Well, the trailer is roughly 7 years old and when I had a small area patched the repair man stated that it was almost time to replace the roof. Quoted me a price of $2,500 fro complete re-install. I guess my first question is that replacing the roof is necessary? Second question is how much have you paid and does the estimate provided sound fair? Thank you in advance for any insight on this process.

I have 2004 Fleetwood Wilderness Advantage. It appears to be the hard roof that you can walk on and not the rubber roof.


----------



## Grandview Trailer Sa (May 18, 2011)

Re: Fleetwood Wilderness Roof Replacement

I am going to guess you do have a rubber roof.

Well, a rubber roof is designed to last 20 years....WITH PROPER MAINTENANCE!  It has 12 year warranty, but a little secret is...first 5 years are parts and labor...balance is just parts.  NOW...all the seams need maintenance performed at least annually...I tell my customers to look at it twice annually.

Actually 2,500 sounds cheap, but it is based on the length of the trailer and you did not say that.  Also, is he just putting new rubber down or doing it right with new wood and rubber.  To do it right, it takes a lot of time, as you have to remove everything on the roof, trim around the roof, lay new luan down on top of the old roof, glue the new rubber roof down, and reinstall everything you took off.


----------



## robk5787 (May 19, 2011)

Re: Fleetwood Wilderness Roof Replacement

Well, apparently the previous owner did not maintain it very well.
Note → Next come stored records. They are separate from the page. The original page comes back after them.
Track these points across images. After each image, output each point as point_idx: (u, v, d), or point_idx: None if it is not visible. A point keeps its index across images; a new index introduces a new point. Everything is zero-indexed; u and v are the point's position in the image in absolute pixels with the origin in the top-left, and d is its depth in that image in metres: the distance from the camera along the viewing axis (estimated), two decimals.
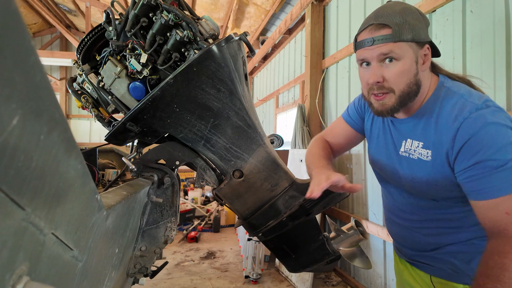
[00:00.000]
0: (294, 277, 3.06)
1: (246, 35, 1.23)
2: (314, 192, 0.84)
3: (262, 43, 5.66)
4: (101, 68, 1.27)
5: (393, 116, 0.98)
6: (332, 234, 1.35)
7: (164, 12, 1.13)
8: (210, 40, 1.21)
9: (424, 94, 0.90)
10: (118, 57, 1.27)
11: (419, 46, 0.84)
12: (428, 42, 0.87)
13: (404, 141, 0.95)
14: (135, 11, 1.15)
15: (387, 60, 0.83)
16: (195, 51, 1.17)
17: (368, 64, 0.88)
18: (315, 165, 1.02)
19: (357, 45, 0.89)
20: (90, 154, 2.12)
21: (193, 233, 4.35)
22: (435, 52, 0.92)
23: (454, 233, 0.95)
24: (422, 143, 0.90)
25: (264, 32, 5.74)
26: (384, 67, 0.85)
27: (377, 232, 2.58)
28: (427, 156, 0.88)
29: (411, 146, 0.93)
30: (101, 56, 1.31)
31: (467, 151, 0.79)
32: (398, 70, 0.83)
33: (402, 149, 0.96)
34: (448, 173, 0.85)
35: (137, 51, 1.21)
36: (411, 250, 1.08)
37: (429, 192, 0.92)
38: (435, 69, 0.96)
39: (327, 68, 3.57)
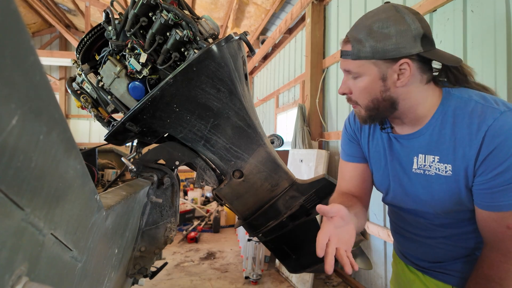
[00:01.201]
0: (294, 277, 3.05)
1: (246, 35, 1.23)
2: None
3: (262, 42, 5.65)
4: (100, 68, 1.27)
5: (394, 132, 0.93)
6: None
7: (164, 11, 1.13)
8: (210, 40, 1.21)
9: (425, 108, 0.84)
10: (118, 57, 1.27)
11: (391, 62, 0.77)
12: (408, 56, 0.76)
13: (416, 157, 0.88)
14: (135, 11, 1.15)
15: (351, 75, 0.83)
16: (195, 50, 1.16)
17: None
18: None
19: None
20: (90, 154, 2.11)
21: (193, 234, 4.35)
22: (429, 62, 0.82)
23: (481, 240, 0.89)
24: (438, 157, 0.83)
25: (264, 31, 5.74)
26: (350, 81, 0.84)
27: (378, 233, 2.57)
28: (446, 171, 0.82)
29: (425, 162, 0.86)
30: (101, 55, 1.31)
31: (492, 161, 0.74)
32: (360, 86, 0.82)
33: (415, 166, 0.88)
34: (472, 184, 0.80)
35: (136, 51, 1.20)
36: (428, 262, 1.00)
37: (454, 207, 0.85)
38: (436, 80, 0.87)
39: (327, 68, 3.57)
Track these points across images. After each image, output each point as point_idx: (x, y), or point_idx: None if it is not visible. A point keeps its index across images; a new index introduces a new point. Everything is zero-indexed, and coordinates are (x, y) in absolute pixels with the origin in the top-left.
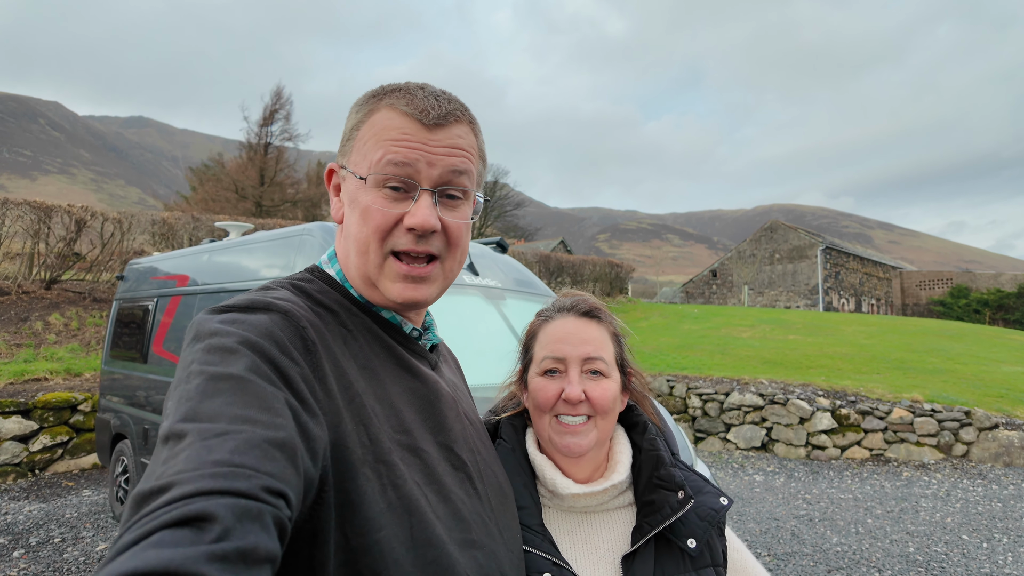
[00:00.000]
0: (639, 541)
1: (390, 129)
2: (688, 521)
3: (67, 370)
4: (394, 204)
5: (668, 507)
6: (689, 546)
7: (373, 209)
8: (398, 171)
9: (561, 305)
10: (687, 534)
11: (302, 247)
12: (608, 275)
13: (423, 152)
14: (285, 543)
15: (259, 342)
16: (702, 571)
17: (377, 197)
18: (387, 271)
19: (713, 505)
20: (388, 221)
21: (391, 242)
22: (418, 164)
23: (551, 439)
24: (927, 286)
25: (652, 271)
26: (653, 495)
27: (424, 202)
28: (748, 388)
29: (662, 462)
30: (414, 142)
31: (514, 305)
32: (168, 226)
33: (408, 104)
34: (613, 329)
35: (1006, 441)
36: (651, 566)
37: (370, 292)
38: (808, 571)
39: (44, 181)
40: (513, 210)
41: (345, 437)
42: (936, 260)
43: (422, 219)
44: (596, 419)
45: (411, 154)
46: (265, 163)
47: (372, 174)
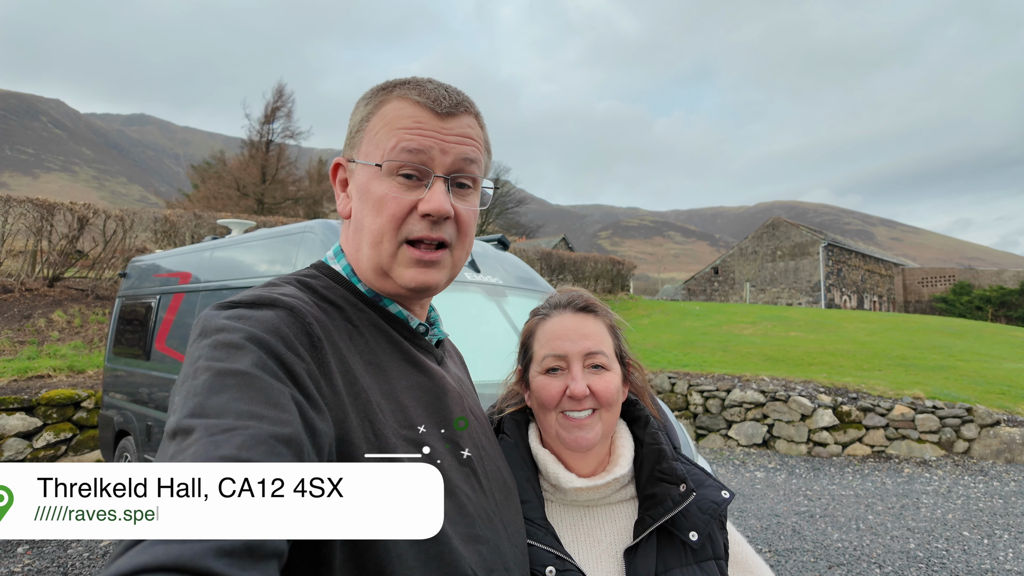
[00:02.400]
0: (641, 534)
1: (403, 118)
2: (690, 514)
3: (70, 367)
4: (408, 192)
5: (670, 500)
6: (691, 539)
7: (388, 197)
8: (412, 158)
9: (557, 302)
10: (689, 527)
11: (304, 244)
12: (610, 272)
13: (436, 139)
14: (291, 538)
15: (265, 338)
16: (704, 564)
17: (391, 186)
18: (400, 258)
19: (715, 498)
20: (403, 208)
21: (405, 230)
22: (432, 151)
23: (558, 434)
24: (929, 283)
25: (654, 268)
26: (655, 488)
27: (438, 188)
28: (750, 385)
29: (664, 456)
30: (428, 130)
31: (515, 302)
32: (170, 224)
33: (420, 94)
34: (610, 322)
35: (1007, 438)
36: (653, 559)
37: (382, 282)
38: (809, 567)
39: (46, 179)
40: (515, 207)
41: (350, 433)
42: (939, 257)
43: (437, 204)
44: (601, 412)
45: (425, 141)
46: (267, 160)
47: (387, 160)
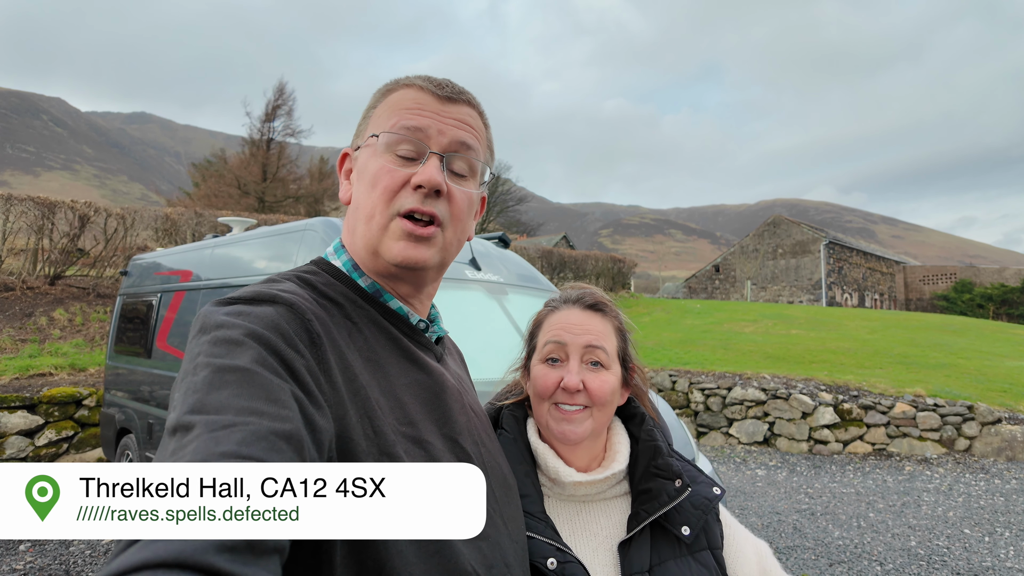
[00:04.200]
0: (635, 528)
1: (405, 101)
2: (683, 509)
3: (72, 365)
4: (403, 167)
5: (665, 495)
6: (683, 533)
7: (383, 170)
8: (410, 133)
9: (567, 296)
10: (681, 522)
11: (305, 242)
12: (611, 270)
13: (435, 119)
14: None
15: (265, 334)
16: (698, 554)
17: (387, 160)
18: (391, 231)
19: (707, 494)
20: (397, 181)
21: (397, 203)
22: (429, 130)
23: (548, 424)
24: (931, 281)
25: (655, 266)
26: (650, 484)
27: (432, 162)
28: (750, 383)
29: (660, 452)
30: (427, 111)
31: (516, 300)
32: (171, 222)
33: (425, 82)
34: (618, 324)
35: (1009, 436)
36: (647, 552)
37: (373, 261)
38: (810, 564)
39: (47, 177)
40: (515, 205)
41: (350, 429)
42: (940, 255)
43: (429, 175)
44: (593, 409)
45: (424, 120)
46: (267, 159)
47: (384, 132)
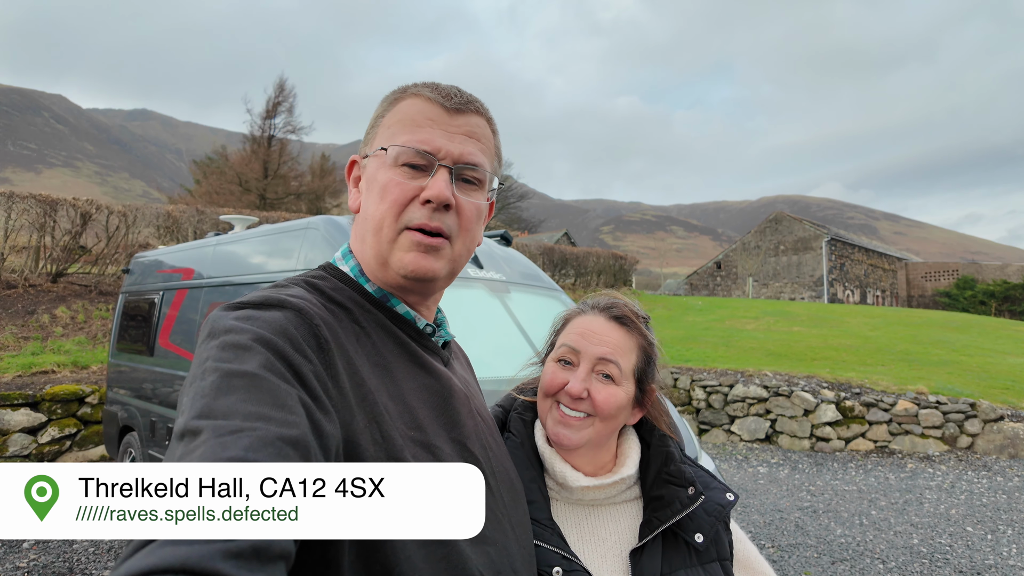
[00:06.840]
0: (648, 536)
1: (414, 112)
2: (696, 516)
3: (74, 363)
4: (412, 180)
5: (678, 502)
6: (696, 541)
7: (392, 183)
8: (418, 146)
9: (596, 303)
10: (694, 529)
11: (306, 240)
12: (612, 267)
13: (444, 132)
14: (299, 540)
15: (273, 339)
16: (708, 566)
17: (396, 173)
18: (400, 243)
19: (720, 501)
20: (406, 195)
21: (406, 217)
22: (438, 142)
23: (546, 424)
24: (933, 277)
25: (656, 263)
26: (662, 490)
27: (441, 176)
28: (752, 380)
29: (672, 458)
30: (436, 123)
31: (518, 298)
32: (173, 219)
33: (432, 92)
34: (644, 342)
35: (1011, 433)
36: (659, 560)
37: (382, 272)
38: (812, 562)
39: (49, 174)
40: (517, 202)
41: (357, 435)
42: (942, 251)
43: (438, 190)
44: (595, 420)
45: (433, 132)
46: (268, 156)
47: (392, 145)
The old rubber roof had severe oxidation but no leaks and seals were good. The local RV repair guy was highly recommended and explained that he would do the following:
 - Completely tear off old roof and replace any damaged wood panels underneath
 - Talked him into putting on a new synthetic roof vs. the old rubber epdm material
$2500 total for a 30' Wilderness

Shopped around after posting the earlier question and iit seams this is an excellent price. I hope this guy does a good job...


----------



## Grandview Trailer Sa (May 19, 2011)

Re: Fleetwood Wilderness Roof Replacement

It is a great price.


----------



## H2H1 (May 19, 2011)

Re: Fleetwood Wilderness Roof Replacement

I must say that does sound cheap, but if he came highly recommended and has agreed to do it that cost, then I would let him do it. But as Ken stated if the wood has to be replaced he may come up with a lot more money and he has you since it is already torn off. Good luck, and happy camping


----------